Mittwochmorgen, halb zehn. Wie an allen Bürotagen, die ich mit Hund verbringe, habe ich das Auto am Stadion geparkt, und stehe nun mit Nell, die ungeduldig nach links und rechts schaut, um die einfahrende S-Bahn noch vor mir zu entdecken, am Gleis. Bis zum Hauptbahnhof sind es zwei Stationen, von dort aus nur ein kurzer Spaziergang durch das Bahnhofsviertel: Einen Block die Kaiserstraße entlang, über die Mosel- in die Münchener Straße. Nell kennt den Weg zur Agentur in- und auswendig. Nell liebt Bürotage. Ich bin mir da manchmal nicht so sicher.

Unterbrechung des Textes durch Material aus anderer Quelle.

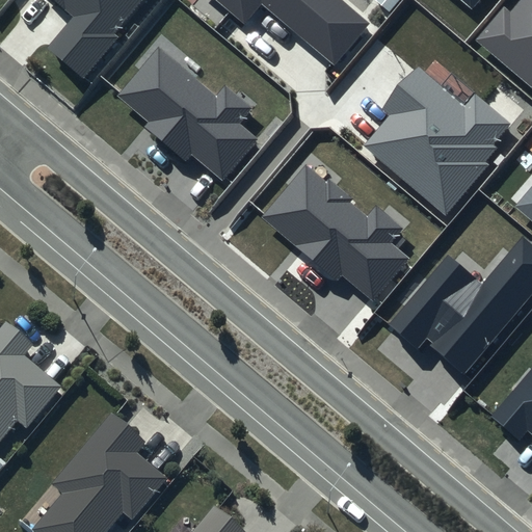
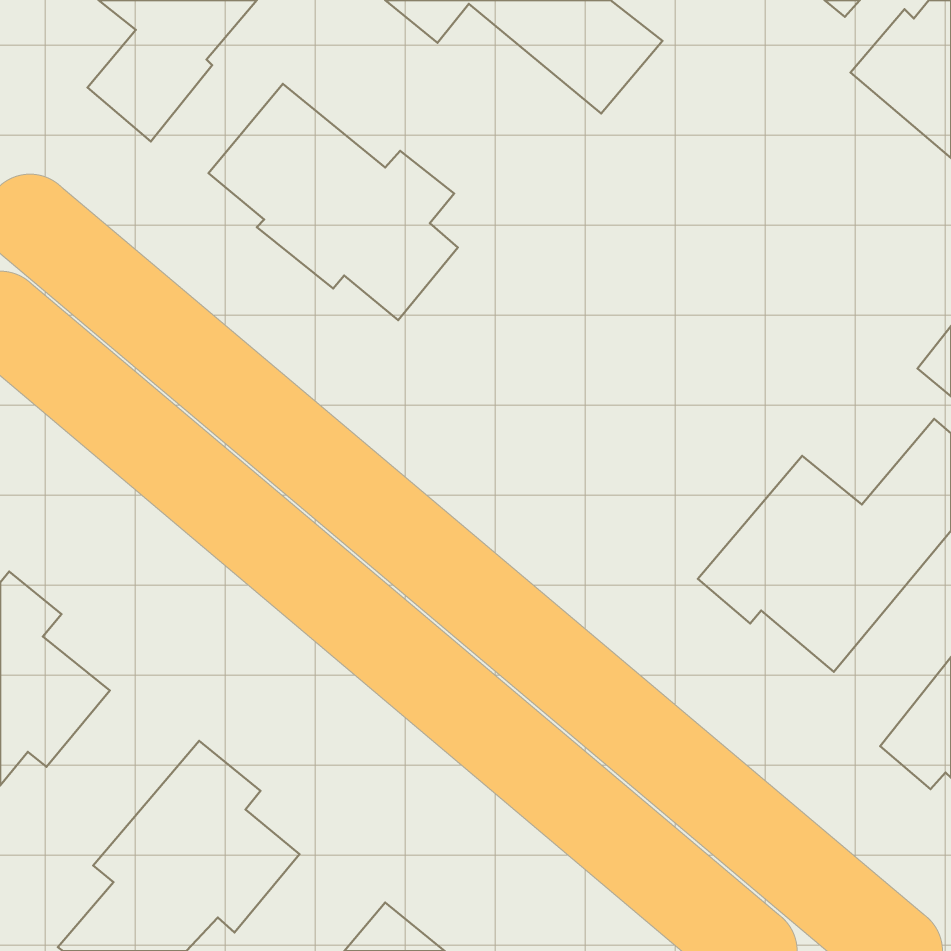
building: [364,70,511,215] -> none
building: [262,165,410,301] -> none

Beim Einsteigen sehe ich sie schon: Sie sitzt alleine in einem Viererabteil, die gelockten Haare sind kurz geschnitten und im gleichen Ton gefärbt, wie der breite Rahmen der Brille, die, darauf möchte ich wetten, ihrem Gesicht einen jugendlichen Anstrich verpassen soll. Auf dem Schoß hält sie einen grauen Jutebeutel, den (das erkenne ich erst, als ich den Hund, der sich vor mir aufgeregt in die Leine hängt, in das gegenüberliegende Viererabteil bugsiere) ein dunkelblaues Paisleymuster ziert, das von der Baumwollhose, die sie zu schlammfarbenen Treckingsandalen trägt, dankbar aufgegriffen wird. Während sich der Hund, dessen Leine ich locker in der linken Hand halte, daran gibt, den Boden nach Brotkrumen und anderen Hinterlassenschaften früherer Fahrgäste abzusuchen, versuche ich, meinen Blick möglichst unauffällig in die entgegengesetzte Richtung zu dirigieren, um meiner Sitznachbarin, die ich kurzentschlossen Öko-Elke getauft habe (wobei ihr dazu eigentlich der handgeflochtene Weidenkorb aus dem letzten Manufactum-Katalog fehlt), zu signalisieren, das meine Kommunikationsbereitschaft nicht bloß gegen Null tendiert, sondern erst gar nicht gegeben ist. Öko-Elke scheint davon aber nichts mitbekommen zu haben, denn aus dem Augenwinkel beobachte ich, wie sie mit zunehmender Unruhe auf ihrem Sitz hin und her rutscht, und abwechselnd den Hund beim Brotkrumensuchen, dann wieder mich anlächelt. Kichernd! Einer Erstklässlerin gestehe ich so etwas gerne zu. Ihrer Lehrerin für Singen, Klatschen und Handarbeit (denn darum habe ich die Biografie von Öko-Elke mittlerweile erweitert) eher nicht. »Nun sag schon was«, denke ich, »dann haben wir das hinter uns«. Und genau das tut sie dann auch.
»Wie süß«, sagt sie, »was für eine Rasse ist das denn?«
»Border Collie«, antworte ich knapp.
Öko-Elke legt die Stirn in Falten und ich ahne bereits, was folgen wird. »Ich dachte immer, die sehen anders aus. Also, größer – und eher braun als schwarz. Nicht?«
Ich überlege kurz, was darauf zu antworten ist, und ziehe dann die mit Rassestandard überschriebene Rhetorikschublade auf, in der sich zuoberst ein Vortrag über die Farbvarietäten der Rasse befindet, der die Vielzahl möglicher Fellfarben aufzeigt, jedoch von klassischem Schwarz-Weiß spricht, und in meinen Ohren ziemlich allgemeinverständlich klingt. Vielleicht aber wirklich nur in meinen – die Falten auf der Stirn gegenüber sind nämlich immer noch da.
»Lassie sah aber anders aus«, sagt Öko-Elke und schaut mich mit zusammengekniffenen Augen an.
Manchmal ist es ja ganz amüsant, zu merken, dass die Leute, die man insgeheim für blöd hält, von einem selbst ganz ähnlich denken. Aber manchmal auch nicht. Der Gedanke, dass diese zusammengekniffenen Augen so etwas wie Geringschätzung implizieren, zieht mir völlig den Stecker, und ich bin versucht, meinen Geldbeutel hervorzuziehen und ihr mit meiner Visitenkarte vor der Nase herum zu wedeln: Wer eine Visitenkarte besitzt, auf der das VDH-Logo abgedruckt ist, der wird schon wissen, wovon er spricht (sic!). Stattdessen entscheide ich, wie so oft, gar nichts zu sagen, und warte stumm auf die nächste Haltestelle.
Öko-Elke grinst nun wieder den Hund an. Der kann schließlich nichts dafür, dass sein Herrchen blöd ist.